Despite the rich history of the area, the beautiful scenery and the sheer volume of travellers heading to The Tip each year, the facilities here are almost non-existent. The Somerset ruins show one part of the region’s history, and a sandstone cave to the north of the homestead site on the coast houses Aboriginal paintings that tell a much longer historical narrative. This may be the only known Aboriginal gallery north of the Quinkan sites around Laura.

Camping is available at Somerset overlooking Albany Island, with a toilet block and shelter. A tinnie can be launched here in the calm waters of Albany Passage, but the tides over the surrounding reefs can be treacherous. The beach run out at Nanthau is great for beachcombing or just camping away from the crowds of The Tip. The fishing yields queenfish, trevally and salmon.

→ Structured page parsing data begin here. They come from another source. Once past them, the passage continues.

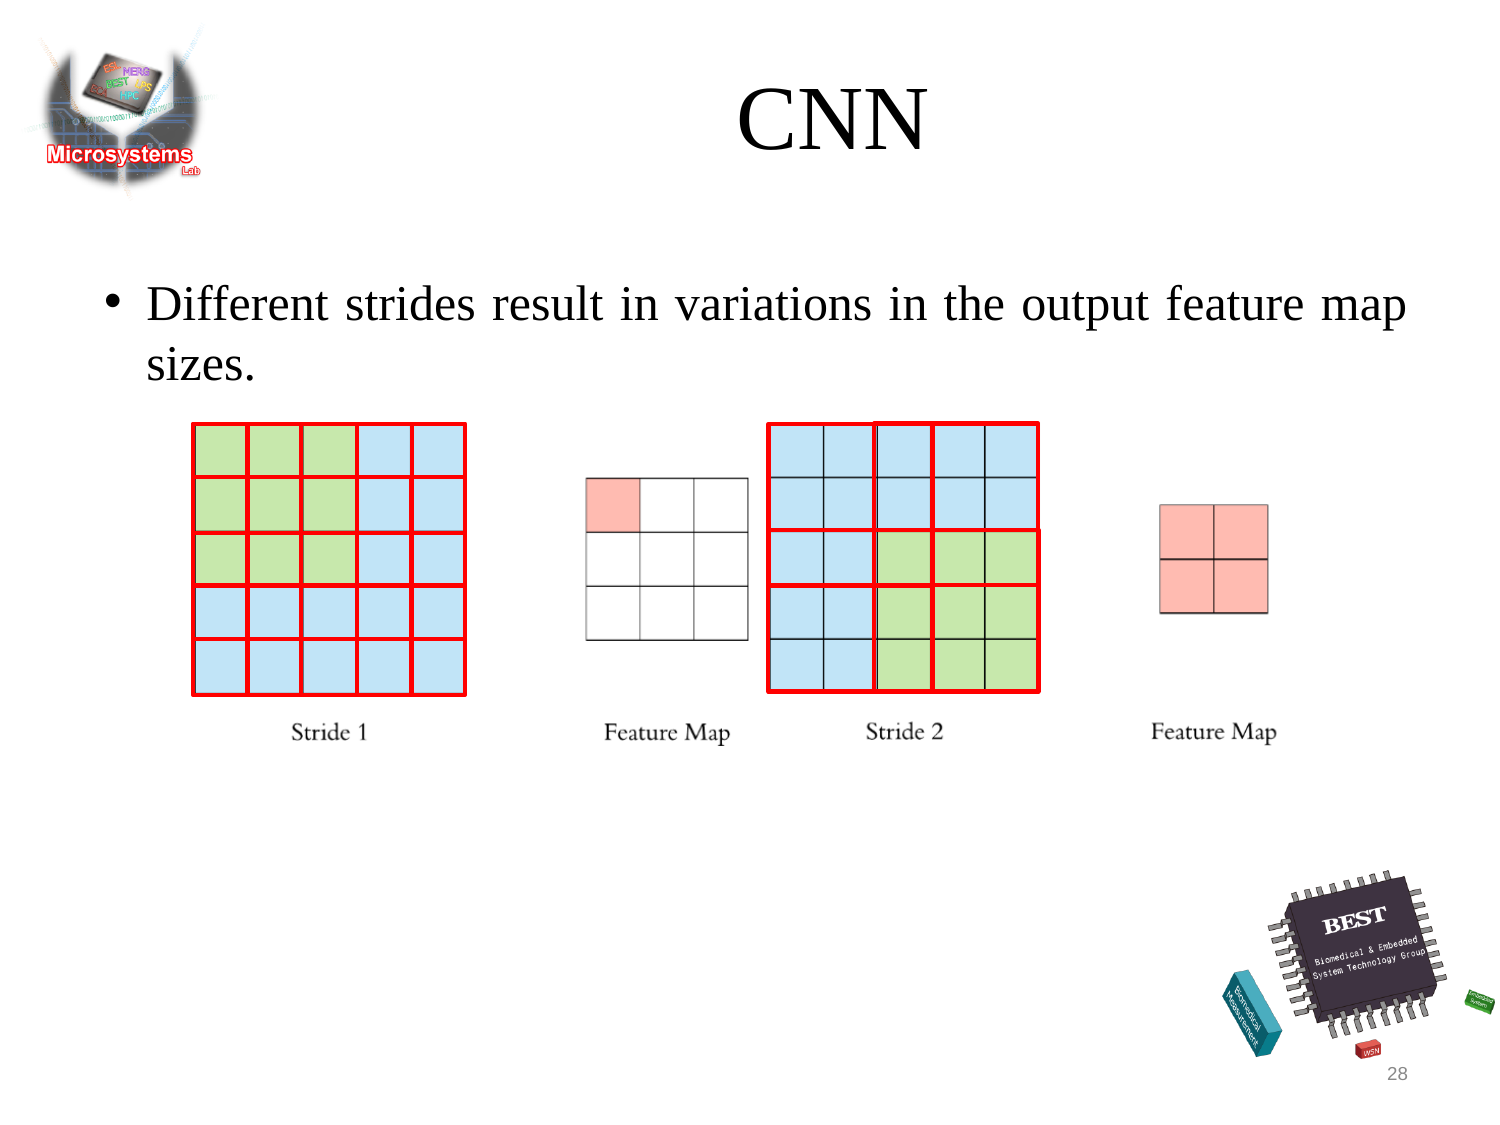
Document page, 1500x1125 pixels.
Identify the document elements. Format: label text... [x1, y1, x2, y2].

picture [0, 18, 250, 207]
slide_number 28 [1074, 1042, 1424, 1103]
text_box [192, 423, 933, 586]
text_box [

One of the earliest settlements on the Cape, Somerset was established in 1864. John Jardine was placed in charge of the settlement, and after an epic ten month cattle drive from Rockhampton to Somerset, his son Frank Jardine would continue the family connection to this settlement until 1873.

As much a military outpost as a sanctuary for sailors wrecked on the numerous reefs and straits of the waters, the settlement definitely proved its worth to many stranded men. The graves of Frank Jardine and his wife remain in the shade of the trees along the beach at Somerset.